A minha sensibilidade ressentia-se:
- E eu? Só me sabem dizer que tenho pele de cobra, a rastejar pelo pátio enquanto que imploro pelo amor da minha mãe: "eu queio a minha mãmã?"
Comecei a revoltar-me e a opor-me à submissão. Inventei um amor eterno que me acompanharia até ao fim da minha vida: a minha tia. E assim eu ia desfolhando página a página um conto em Penela, no qual eu era a principal protagonista.
A tia Alice era a mais nova da família. Foi a única que não foi mandada para o internato, estudar. O meu avô, tinha vendido muitas das suas terras para dar um curso a 5 filhos, esperando que estes depois contribuissem com os estudos dos mais novos. Não se esperava, que mais tarde eles estariam mais preocupados com as suas vidas, do que participarem na educação da irmã. Pelo contrário usavam os serviços dela pedindo-lhe, em troco de um ou outro vestido, que tomasse conta dos bébés que eles iam tendo. Era uma jovem bonita e esbelta. Uma face bordada de caracois negros. Eu invejava-lhe os ganchos de plástico coloridos que ela usava. Flores de mil cores. Irmã do sr. Médico e de professoras, vivia com amargura um ambiente de estudantes, que procuravam nela apenas amizade, mas sentimentalmente preferiam jovens com a mesma longitude intelectual. Os rapazes do campo, também não lhe interessavam. Apaixonou-se em silêncio pelo Fernandinho, que seguia em Coimbra o curso de advocacia. E que via na Alicinha a doce amiguinha de infância.
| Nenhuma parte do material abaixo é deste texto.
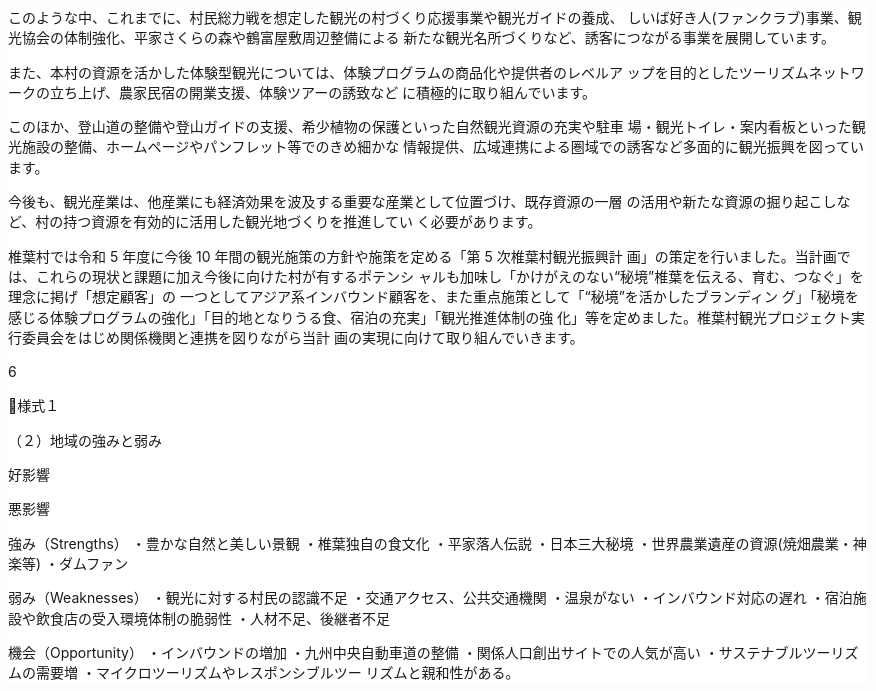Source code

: このような中、これまでに、村民総力戦を想定した観光の村づくり応援事業や観光ガイドの養成、
しいば好き人(ファンクラブ)事業、観光協会の体制強化、平家さくらの森や鶴富屋敷周辺整備による
新たな観光名所づくりなど、誘客につながる事業を展開しています。

また、本村の資源を活かした体験型観光については、体験プログラムの商品化や提供者のレベルア
ップを目的としたツーリズムネットワークの立ち上げ、農家民宿の開業支援、体験ツアーの誘致など
に積極的に取り組んでいます。

このほか、登山道の整備や登山ガイドの支援、希少植物の保護といった自然観光資源の充実や駐車
場・観光トイレ・案内看板といった観光施設の整備、ホームページやパンフレット等でのきめ細かな
情報提供、広域連携による圏域での誘客など多面的に観光振興を図っています。

今後も、観光産業は、他産業にも経済効果を波及する重要な産業として位置づけ、既存資源の一層
の活用や新たな資源の掘り起こしなど、村の持つ資源を有効的に活用した観光地づくりを推進してい
く必要があります。

椎葉村では令和 5 年度に今後 10 年間の観光施策の方針や施策を定める「第 5 次椎葉村観光振興計
画」の策定を行いました。当計画では、これらの現状と課題に加え今後に向けた村が有するポテンシ
ャルも加味し「かけがえのない“秘境”椎葉を伝える、育む、つなぐ」を理念に掲げ「想定顧客」の
一つとしてアジア系インバウンド顧客を、また重点施策として「“秘境”を活かしたブランディン
グ」「秘境を感じる体験プログラムの強化」「目的地となりうる食、宿泊の充実」「観光推進体制の強
化」等を定めました。椎葉村観光プロジェクト実行委員会をはじめ関係機関と連携を図りながら当計
画の実現に向けて取り組んでいきます。

6

様式１

（２）地域の強みと弱み

好影響

悪影響

強み（Strengths）
・豊かな自然と美しい景観
・椎葉独自の食文化
・平家落人伝説
・日本三大秘境
・世界農業遺産の資源(焼畑農業・神楽等)
・ダムファン

弱み（Weaknesses）
・観光に対する村民の認識不足
・交通アクセス、公共交通機関
・温泉がない
・インバウンド対応の遅れ
・宿泊施設や飲食店の受入環境体制の脆弱性
・人材不足、後継者不足

機会（Opportunity）
・インバウンドの増加
・九州中央自動車道の整備
・関係人口創出サイトでの人気が高い
・サステナブルツーリズムの需要増
・マイクロツーリズムやレスポンシブルツー
リズムと親和性がある。
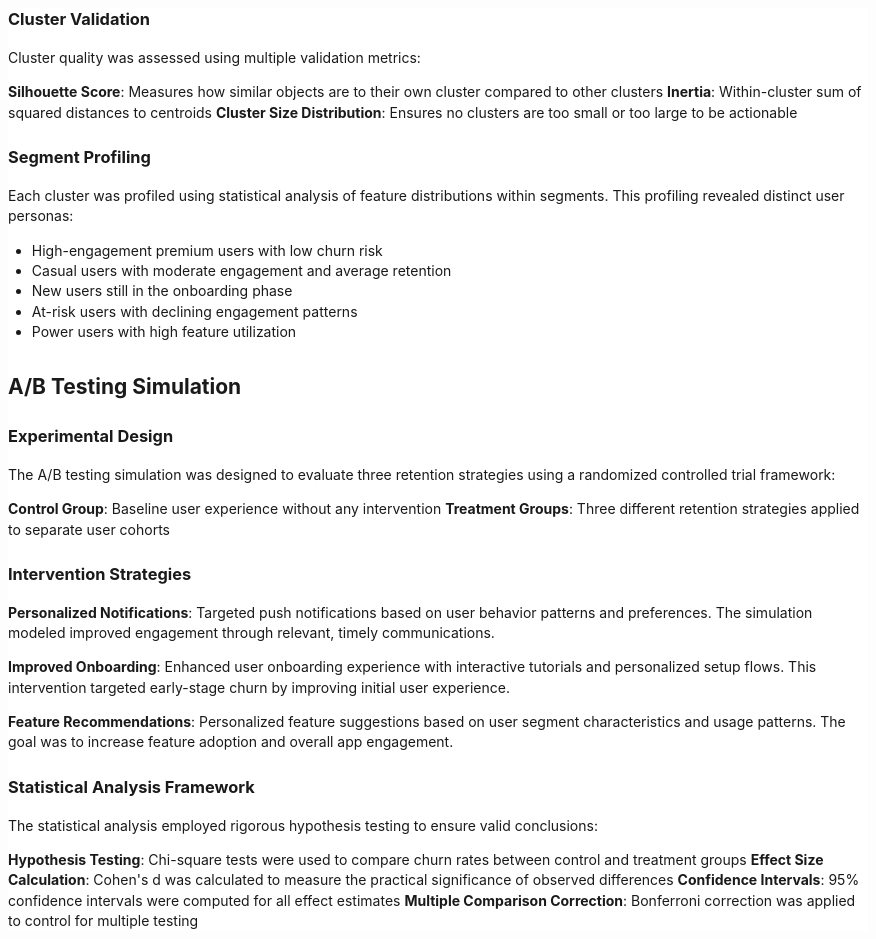 ### Cluster Validation

Cluster quality was assessed using multiple validation metrics:

**Silhouette Score**: Measures how similar objects are to their own cluster compared to other clusters
**Inertia**: Within-cluster sum of squared distances to centroids
**Cluster Size Distribution**: Ensures no clusters are too small or too large to be actionable

### Segment Profiling

Each cluster was profiled using statistical analysis of feature distributions within segments. This profiling revealed distinct user personas:

- High-engagement premium users with low churn risk
- Casual users with moderate engagement and average retention
- New users still in the onboarding phase
- At-risk users with declining engagement patterns
- Power users with high feature utilization

## A/B Testing Simulation

### Experimental Design

The A/B testing simulation was designed to evaluate three retention strategies using a randomized controlled trial framework:

**Control Group**: Baseline user experience without any intervention
**Treatment Groups**: Three different retention strategies applied to separate user cohorts

### Intervention Strategies

**Personalized Notifications**: Targeted push notifications based on user behavior patterns and preferences. The simulation modeled improved engagement through relevant, timely communications.

**Improved Onboarding**: Enhanced user onboarding experience with interactive tutorials and personalized setup flows. This intervention targeted early-stage churn by improving initial user experience.

**Feature Recommendations**: Personalized feature suggestions based on user segment characteristics and usage patterns. The goal was to increase feature adoption and overall app engagement.

### Statistical Analysis Framework

The statistical analysis employed rigorous hypothesis testing to ensure valid conclusions:

**Hypothesis Testing**: Chi-square tests were used to compare churn rates between control and treatment groups
**Effect Size Calculation**: Cohen's d was calculated to measure the practical significance of observed differences
**Confidence Intervals**: 95% confidence intervals were computed for all effect estimates
**Multiple Comparison Correction**: Bonferroni correction was applied to control for multiple testing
Em Penela, há um sítio, que me atrai. Afastado da aldeia, um aglomerado de rochas, é chamado de o "castelo" , porque nele vive uma princesa moura, que só aparece em noites de lua cheia, á espera que o princípe a venha libertar do feitiço. É aí o ponto de encontro. A tardinha, corremos a vêr quem chega primeiro ao sítio encantado. E depois competimos com o medo. Primeiro subimos ao ponto mais alto, espreitando as cavidades escuras, esculpidas na rocha granítica. Depois aventuramo-nos a descer uma delas. E a seguir túneis, chamam-nos e tentamos escutar o choro da princesa. É quando um dos nossos amigos imita um fantasma que ressoa, duma voz horrível que nós fugimos, esmurrando joelhos na tentativa de escalar, o que tinhamos descido, o mais rápido possível.
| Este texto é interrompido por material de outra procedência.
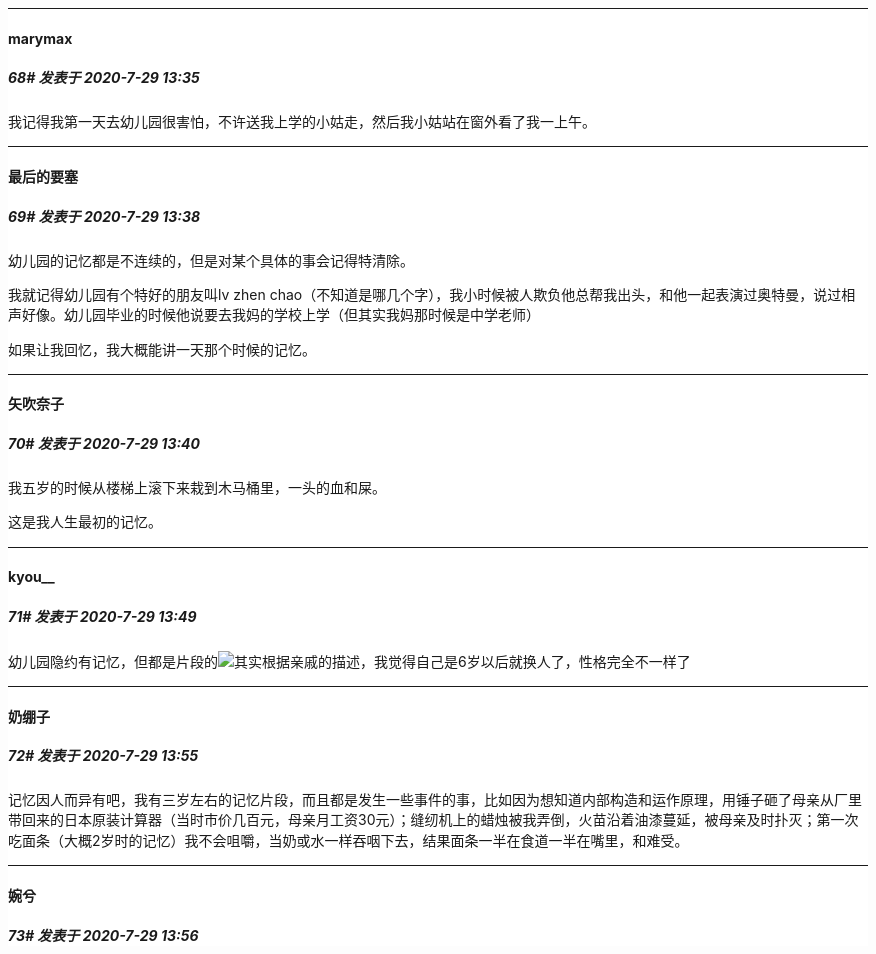 
-----

####  marymax  
##### 68#       发表于 2020-7-29 13:35


我记得我第一天去幼儿园很害怕，不许送我上学的小姑走，然后我小姑站在窗外看了我一上午。


-----

####  最后的要塞  
##### 69#       发表于 2020-7-29 13:38


幼儿园的记忆都是不连续的，但是对某个具体的事会记得特清除。

我就记得幼儿园有个特好的朋友叫lv zhen chao（不知道是哪几个字），我小时候被人欺负他总帮我出头，和他一起表演过奥特曼，说过相声好像。幼儿园毕业的时候他说要去我妈的学校上学（但其实我妈那时候是中学老师）

如果让我回忆，我大概能讲一天那个时候的记忆。


-----

####  矢吹奈子  
##### 70#       发表于 2020-7-29 13:40


我五岁的时候从楼梯上滚下来栽到木马桶里，一头的血和屎。

这是我人生最初的记忆。


-----

####  kyou__  
##### 71#       发表于 2020-7-29 13:49


幼儿园隐约有记忆，但都是片段的<img src="https://static.saraba1st.com/image/smiley/face2017/001.png" referrerpolicy="no-referrer">其实根据亲戚的描述，我觉得自己是6岁以后就换人了，性格完全不一样了


-----

####  奶绷子  
##### 72#       发表于 2020-7-29 13:55


记忆因人而异有吧，我有三岁左右的记忆片段，而且都是发生一些事件的事，比如因为想知道内部构造和运作原理，用锤子砸了母亲从厂里带回来的日本原装计算器（当时市价几百元，母亲月工资30元）；缝纫机上的蜡烛被我弄倒，火苗沿着油漆蔓延，被母亲及时扑灭；第一次吃面条（大概2岁时的记忆）我不会咀嚼，当奶或水一样吞咽下去，结果面条一半在食道一半在嘴里，和难受。


-----

####  婉兮  
##### 73#       发表于 2020-7-29 13:56
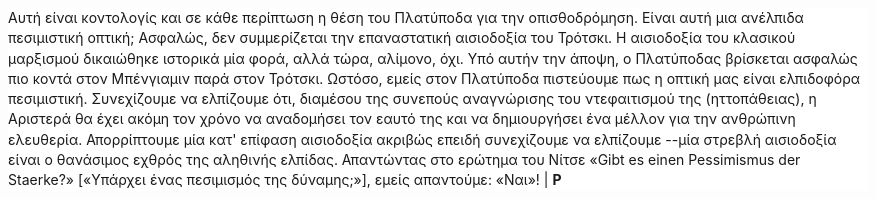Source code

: Αυτή είναι κοντολογίς και σε κάθε περίπτωση η θέση του Πλατύποδα για την οπισθοδρόμηση. Είναι αυτή μια ανέλπιδα πεσιμιστική οπτική; Ασφαλώς, δεν συμμερίζεται την επαναστατική αισιοδοξία του Τρότσκι. Η αισιοδοξία του κλασικού μαρξισμού δικαιώθηκε ιστορικά μία φορά, αλλά τώρα, αλίμονο, όχι. Υπό αυτήν την άποψη, ο Πλατύποδας βρίσκεται ασφαλώς πιο κοντά στον Μπένγιαμιν παρά στον Τρότσκι. Ωστόσο, εμείς στον Πλατύποδα πιστεύουμε πως η οπτική μας είναι ελπιδοφόρα πεσιμιστική. Συνεχίζουμε να ελπίζουμε ότι, διαμέσου της συνεπούς αναγνώρισης του ντεφαιτισμού της (ηττοπάθειας), η Αριστερά θα έχει ακόμη τον χρόνο να αναδομήσει τον εαυτό της και να δημιουργήσει ένα μέλλον για την ανθρώπινη ελευθερία. Απορρίπτουμε μία κατ' επίφαση αισιοδοξία ακριβώς επειδή συνεχίζουμε να ελπίζουμε --μία στρεβλή αισιοδοξία είναι ο θανάσιμος εχθρός της αληθινής ελπίδας. Απαντώντας στο ερώτημα του Νίτσε «Gibt es einen Pessimismus der Staerke?» [«Υπάρχει ένας πεσιμισμός της δύναμης;»], εμείς απαντούμε: «Ναι»! | **P**
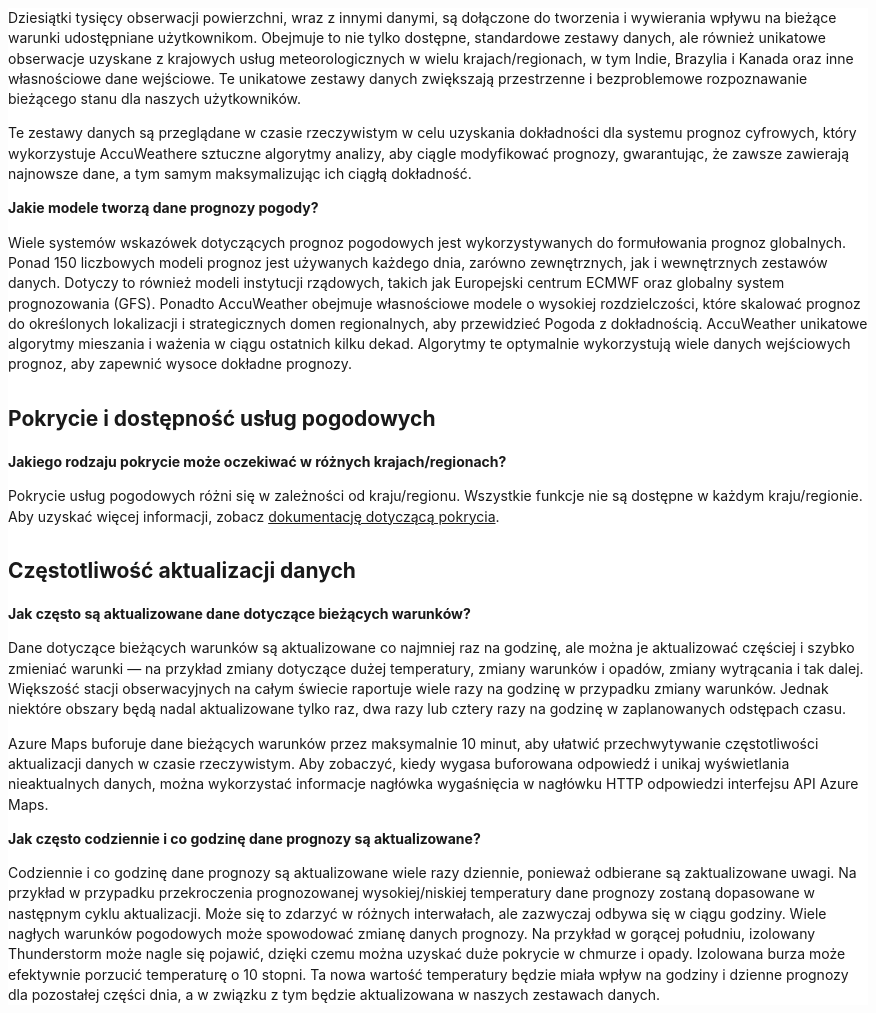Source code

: Dziesiątki tysięcy obserwacji powierzchni, wraz z innymi danymi, są dołączone do tworzenia i wywierania wpływu na bieżące warunki udostępniane użytkownikom. Obejmuje to nie tylko dostępne, standardowe zestawy danych, ale również unikatowe obserwacje uzyskane z krajowych usług meteorologicznych w wielu krajach/regionach, w tym Indie, Brazylia i Kanada oraz inne własnościowe dane wejściowe. Te unikatowe zestawy danych zwiększają przestrzenne i bezproblemowe rozpoznawanie bieżącego stanu dla naszych użytkowników. 

Te zestawy danych są przeglądane w czasie rzeczywistym w celu uzyskania dokładności dla systemu prognoz cyfrowych, który wykorzystuje AccuWeathere sztuczne algorytmy analizy, aby ciągle modyfikować prognozy, gwarantując, że zawsze zawierają najnowsze dane, a tym samym maksymalizując ich ciągłą dokładność.

**Jakie modele tworzą dane prognozy pogody?**

Wiele systemów wskazówek dotyczących prognoz pogodowych jest wykorzystywanych do formułowania prognoz globalnych. Ponad 150 liczbowych modeli prognoz jest używanych każdego dnia, zarówno zewnętrznych, jak i wewnętrznych zestawów danych. Dotyczy to również modeli instytucji rządowych, takich jak Europejski centrum ECMWF oraz globalny system prognozowania (GFS). Ponadto AccuWeather obejmuje własnościowe modele o wysokiej rozdzielczości, które skalować prognoz do określonych lokalizacji i strategicznych domen regionalnych, aby przewidzieć Pogoda z dokładnością. AccuWeather unikatowe algorytmy mieszania i ważenia w ciągu ostatnich kilku dekad. Algorytmy te optymalnie wykorzystują wiele danych wejściowych prognoz, aby zapewnić wysoce dokładne prognozy.

## <a name="weather-services-coverage-and-availability"></a>Pokrycie i dostępność usług pogodowych

**Jakiego rodzaju pokrycie może oczekiwać w różnych krajach/regionach?**

Pokrycie usług pogodowych różni się w zależności od kraju/regionu. Wszystkie funkcje nie są dostępne w każdym kraju/regionie. Aby uzyskać więcej informacji, zobacz [dokumentację dotyczącą pokrycia](https://docs.microsoft.com/azure/azure-maps/weather-coverage).

## <a name="data-update-frequency"></a>Częstotliwość aktualizacji danych

**Jak często są aktualizowane dane dotyczące bieżących warunków?**

Dane dotyczące bieżących warunków są aktualizowane co najmniej raz na godzinę, ale można je aktualizować częściej i szybko zmieniać warunki — na przykład zmiany dotyczące dużej temperatury, zmiany warunków i opadów, zmiany wytrącania i tak dalej. Większość stacji obserwacyjnych na całym świecie raportuje wiele razy na godzinę w przypadku zmiany warunków. Jednak niektóre obszary będą nadal aktualizowane tylko raz, dwa razy lub cztery razy na godzinę w zaplanowanych odstępach czasu.  

Azure Maps buforuje dane bieżących warunków przez maksymalnie 10 minut, aby ułatwić przechwytywanie częstotliwości aktualizacji danych w czasie rzeczywistym. Aby zobaczyć, kiedy wygasa buforowana odpowiedź i unikaj wyświetlania nieaktualnych danych, można wykorzystać informacje nagłówka wygaśnięcia w nagłówku HTTP odpowiedzi interfejsu API Azure Maps.

**Jak często codziennie i co godzinę dane prognozy są aktualizowane?**

Codziennie i co godzinę dane prognozy są aktualizowane wiele razy dziennie, ponieważ odbierane są zaktualizowane uwagi.  Na przykład w przypadku przekroczenia prognozowanej wysokiej/niskiej temperatury dane prognozy zostaną dopasowane w następnym cyklu aktualizacji. Może się to zdarzyć w różnych interwałach, ale zazwyczaj odbywa się w ciągu godziny. Wiele nagłych warunków pogodowych może spowodować zmianę danych prognozy. Na przykład w gorącej południu, izolowany Thunderstorm może nagle się pojawić, dzięki czemu można uzyskać duże pokrycie w chmurze i opady. Izolowana burza może efektywnie porzucić temperaturę o 10 stopni. Ta nowa wartość temperatury będzie miała wpływ na godziny i dzienne prognozy dla pozostałej części dnia, a w związku z tym będzie aktualizowana w naszych zestawach danych.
Sinto-me triste pela princesa, que quero encontrar. Por isso exploro as rochas, apesar de sentir como elevadores a subirem e a descerem no meu estómago, quando me atrevo a entrar no seu ventre de novo, a sós. Quando me escapo da casa da bisavo, que fica perto. Convenço-me que a moura não aparece porque não gosta que um grupo de meninos barulhentos, lhe invada o seu território. Tenho esperança que o meu nome tenha relação com princesas do oriente, e por isso me sinto quase da família. E talvez ela faça uma excepção. O chisto brilha. Milhares de espelhos minusculos, brincam a recolher a luz do dia. Um lobo uiva. Ouvi o avô dizer, que de vez em quando aparecem uns sapatos com os pés neles. Única parte do corpo que eles não conseguem comer... E sinto que tenho asas, quando um pássaro, irrompe de um ninho escondido.
A princesa moura atrai-me e ao mesmo tempo apavora-me. Mas um impulso irresistível, faz-me sempre voltar.